Open sungreong opened 5 years ago
Sorry, I'm not quite clear on what you are asking. Can you give me an example of what your data looks like and what you are trying to do? A solution may be possible, but I'm not sure.
Thank you for your reply!! For example, If I have a 'Location' variable in my data, I would like to reduce the size of this variable because the cardinality of this variable is too large. I want to make it like this. one-hot encoding [N ,49] -> embedding [N, 2] (I don't like OnehotEncoding)
Is it possible? I want to know the reason for it. When I tested it, I got the following picture.
If it is just one variable then I don't think that is going to achieve very much -- you effectively have a discrete topological space where every element is equidistant from every other element, and there isn't anything sensible UMAP can do with that. If you were trying to fold together a decent number of distinct categorical variables then you could try one-hot encoding and using metric='dice'
.
Thank you for your reply!! So if you put multiple categorical or numeric variables together, can you create a new derived variable because it has a feature combination effect? Thank you.
Yes it's looking at how the several different categorical variables correlate between samples, and that gives it enough traction to have something to work with.
Thanks!! I have two experiments One is to fit the whole data (fit (x, y)) and split the train and test, The performance was 91% when put in xgboost and the other one is to embed the train data by dividing the train and test. Then when embedding the test with the transform, the performance was 80%. Is this related to overfitting?
######## first case performance 90% ##############
embed = umap.UMAP(n_components= 40 ,
n_neighbors=30,
min_dist=0.9 ,
metric ="hamming").fit_transform(total_x , total_y)
X_train, X_test, y_train, y_test = train_test_split(
embedding , total_y, test_size=0.2, random_state=42)
gb_param = {'max_depth':7, 'objective':'binary:logistic',
'learning_rate':0.001 ,'tree_method':'gpu_hist'}
xgb_model = xgb.XGBClassifier(**xgb_param)
xgb2 = xgb_model.fit(X_train, y_train)
xgbpredictions = xgb2.predict(X_test)
xgbprob = xgb2.predict_proba(X_test)[:,1]
############## second case performance 80% ##########
X_train, X_test, y_train, y_test = train_test_split(
total_x , total_y, test_size=0.2, random_state=42)
mapper= umap.UMAP(n_components= 40 ,
n_neighbors=30,
min_dist=0.9 ,
metric ="hamming").fit(X_train, y_train)
train_embedding = mapper.transform(X_train)
test_embedding = mapper.transform(X_test)
xgb_param = {'max_depth':7, 'objective':'binary:logistic',
'learning_rate':0.001 ,'tree_method':'gpu_hist'}
xgb_model = xgb.XGBClassifier(**xgb_param)
xgb2 = xgb_model.fit(train_embedding, y_train)
xgbpredictions = xgb2.predict(test_embedding)
xgbprob = xgb2.predict_proba(test_embedding)[:,1]
This doesn't surprise me.
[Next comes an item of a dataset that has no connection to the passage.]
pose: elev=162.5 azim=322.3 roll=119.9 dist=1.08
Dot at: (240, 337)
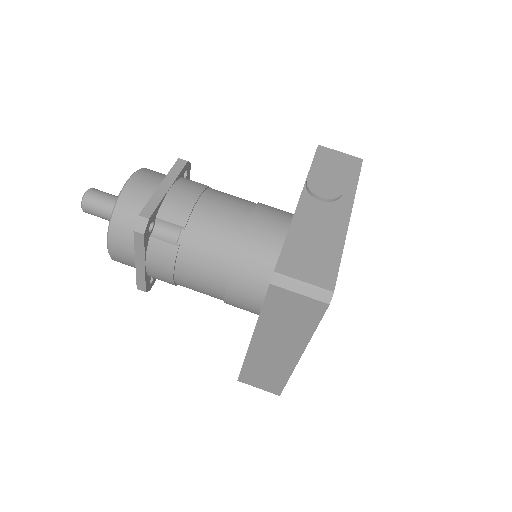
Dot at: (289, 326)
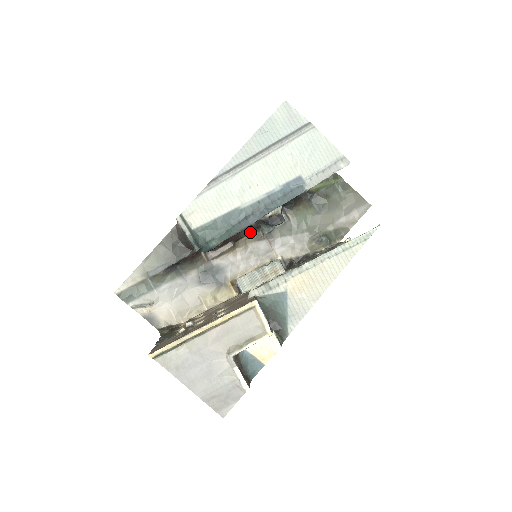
You are in effect fitting your model to your test data in the first case.
You are using UMAP in a supervised way -- giving it the y-coordinates. This means that UMAP will try to put points with the same target value close together, and points with different target values far apart. (It uses both the metric on the x-values and the distance between the y-values.)
So when you do this embedding, to some approximation, you are saying "give me an embedding such that the sets of points with different y-values are separable". In the first case, when you embed using the test data as well, you are basically ensuring that you will later on be able to separate the different y-valued test points. In the second case, UMAP doesn't "see" the test data, so as we see produces a model that doesn't separate the test points nearly as well.
I would recommend either fitting only using the training data, or if you really want to look at the structure of all your data, when you give UMAP the y-labels, replace the target values for your validation data with -1 to indicate no label. (See this section of the docs.)
Thank you for your reply!!
So I Visualize embeddings If you look below, the train will give you the label and you will learn to separate it well. But when you apply the model to the test, you get a lot of different things, unlike what I expected. So, it seems to make overfiting in tree-based models. I simply want to use this embedding as a new derived variable, not to use it for clustering, but I became skeptical about this approach. Is my opinion wrong?
Ultimately supervised UMAP will be similar in some ways to a KNN classifier. If your data is such that a KNN-classifier can't do well, then supervised UMAP is not going be the best choice. That potentially seems to be the case with your data here.
I want to project the category variable to low dimension. I found umap after looking for various things. Is it reasonable to use an input with only one category variable and target value embedded in it?